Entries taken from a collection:
--

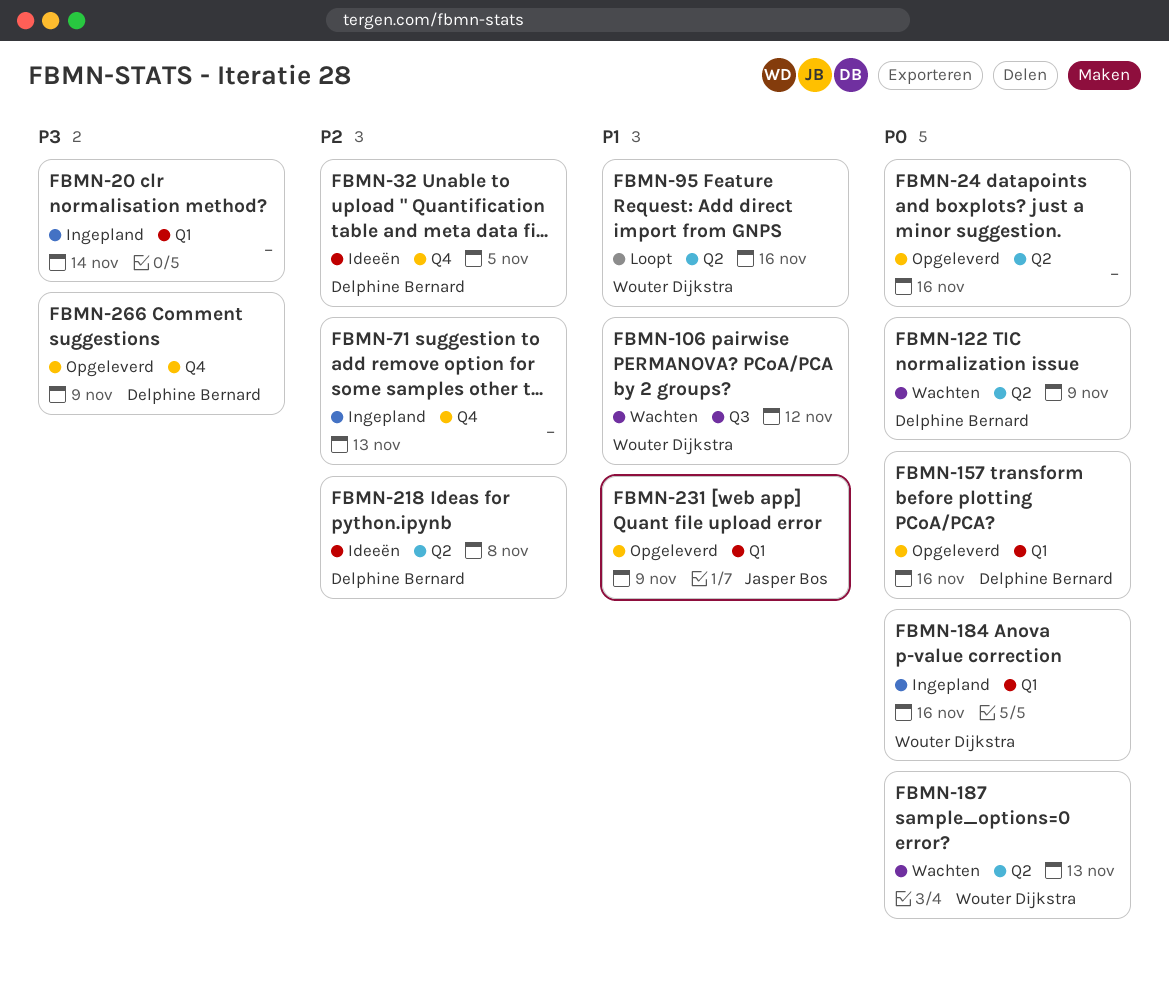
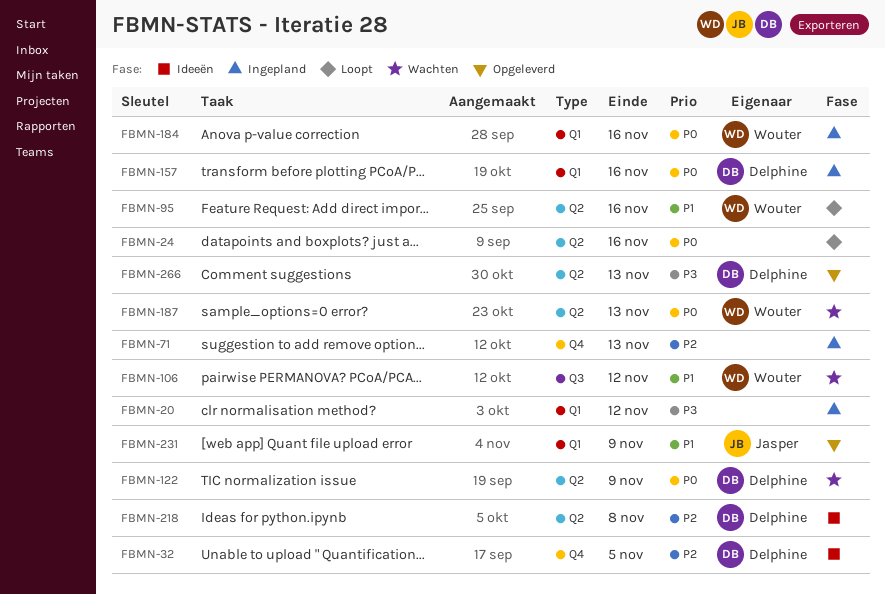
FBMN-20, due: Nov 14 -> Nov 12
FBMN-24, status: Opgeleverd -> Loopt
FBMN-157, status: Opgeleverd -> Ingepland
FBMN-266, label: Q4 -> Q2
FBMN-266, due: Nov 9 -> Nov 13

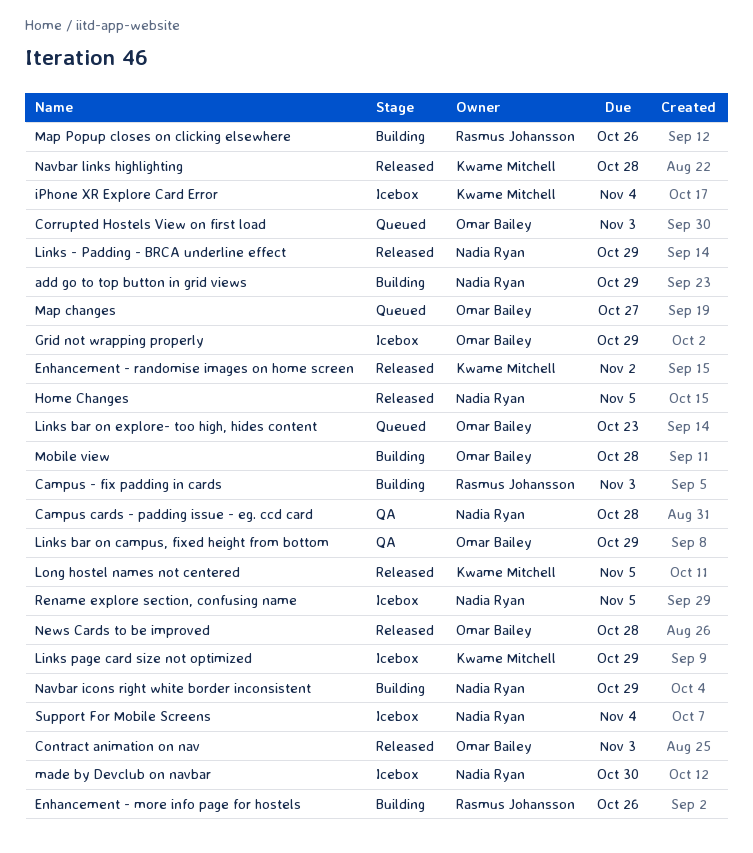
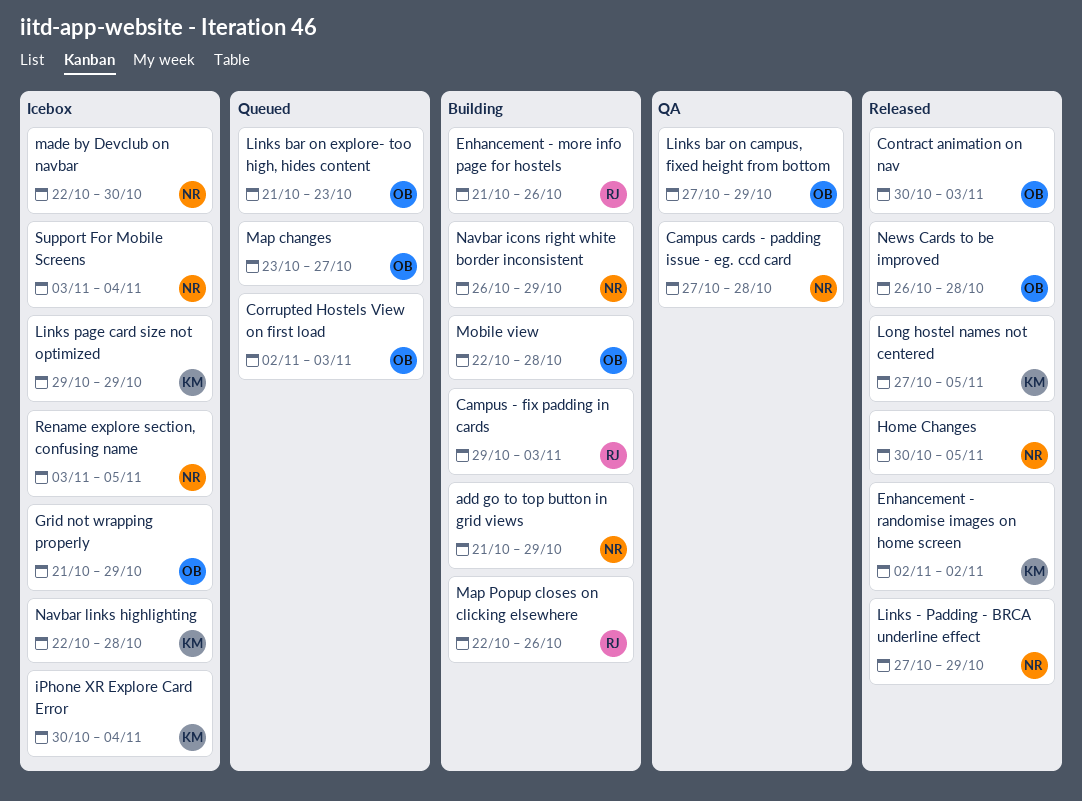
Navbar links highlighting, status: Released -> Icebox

--

◆ EXERCISE BRIEF ◆
The data is to be printed again exactly, but without its pictures.

◆ SOLUTION TO THIS TASK ◆
FBMN-20, due: Nov 14 -> Nov 12
FBMN-24, status: Opgeleverd -> Loopt
FBMN-157, status: Opgeleverd -> Ingepland
FBMN-266, label: Q4 -> Q2
FBMN-266, due: Nov 9 -> Nov 13

Navbar links highlighting, status: Released -> Icebox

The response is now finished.